Copy out the entire listing below exactly, but without its pictures.
--- Data shown Enclosed Below ---
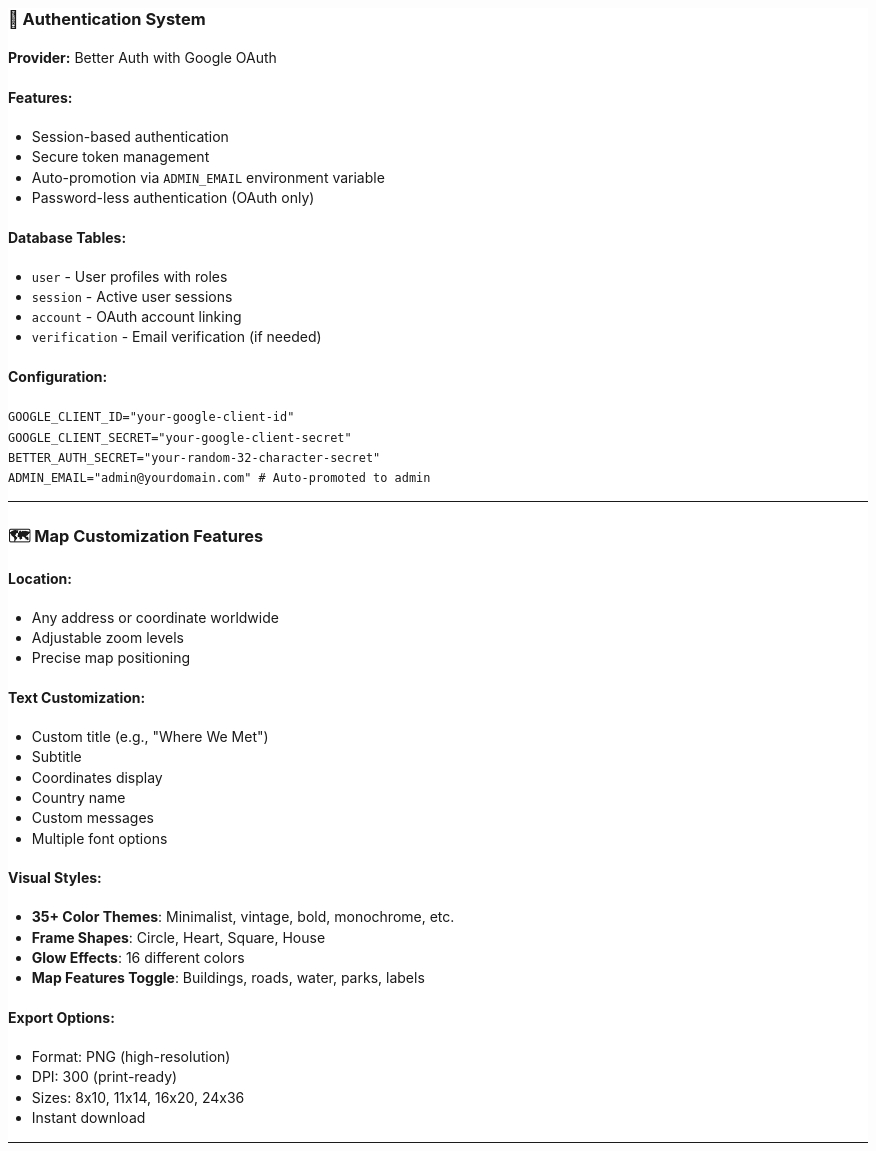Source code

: ### 🔐 Authentication System

**Provider:** Better Auth with Google OAuth

#### Features:
- Session-based authentication
- Secure token management
- Auto-promotion via `ADMIN_EMAIL` environment variable
- Password-less authentication (OAuth only)

#### Database Tables:
- `user` - User profiles with roles
- `session` - Active user sessions
- `account` - OAuth account linking
- `verification` - Email verification (if needed)

#### Configuration:
```env
GOOGLE_CLIENT_ID="your-google-client-id"
GOOGLE_CLIENT_SECRET="your-google-client-secret"
BETTER_AUTH_SECRET="your-random-32-character-secret"
ADMIN_EMAIL="admin@yourdomain.com" # Auto-promoted to admin
```

---

### 🗺️ Map Customization Features

#### Location:
- Any address or coordinate worldwide
- Adjustable zoom levels
- Precise map positioning

#### Text Customization:
- Custom title (e.g., "Where We Met")
- Subtitle
- Coordinates display
- Country name
- Custom messages
- Multiple font options

#### Visual Styles:
- **35+ Color Themes**: Minimalist, vintage, bold, monochrome, etc.
- **Frame Shapes**: Circle, Heart, Square, House
- **Glow Effects**: 16 different colors
- **Map Features Toggle**: Buildings, roads, water, parks, labels

#### Export Options:
- Format: PNG (high-resolution)
- DPI: 300 (print-ready)
- Sizes: 8x10, 11x14, 16x20, 24x36
- Instant download

---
--- End of Enclosed Data shown ---
Result below:
Source code

: ### 🔐 Authentication System

**Provider:** Better Auth with Google OAuth

#### Features:
- Session-based authentication
- Secure token management
- Auto-promotion via `ADMIN_EMAIL` environment variable
- Password-less authentication (OAuth only)

#### Database Tables:
- `user` - User profiles with roles
- `session` - Active user sessions
- `account` - OAuth account linking
- `verification` - Email verification (if needed)

#### Configuration:
```env
GOOGLE_CLIENT_ID="your-google-client-id"
GOOGLE_CLIENT_SECRET="your-google-client-secret"
BETTER_AUTH_SECRET="your-random-32-character-secret"
ADMIN_EMAIL="admin@yourdomain.com" # Auto-promoted to admin
```

---

### 🗺️ Map Customization Features

#### Location:
- Any address or coordinate worldwide
- Adjustable zoom levels
- Precise map positioning

#### Text Customization:
- Custom title (e.g., "Where We Met")
- Subtitle
- Coordinates display
- Country name
- Custom messages
- Multiple font options

#### Visual Styles:
- **35+ Color Themes**: Minimalist, vintage, bold, monochrome, etc.
- **Frame Shapes**: Circle, Heart, Square, House
- **Glow Effects**: 16 different colors
- **Map Features Toggle**: Buildings, roads, water, parks, labels

#### Export Options:
- Format: PNG (high-resolution)
- DPI: 300 (print-ready)
- Sizes: 8x10, 11x14, 16x20, 24x36
- Instant download

---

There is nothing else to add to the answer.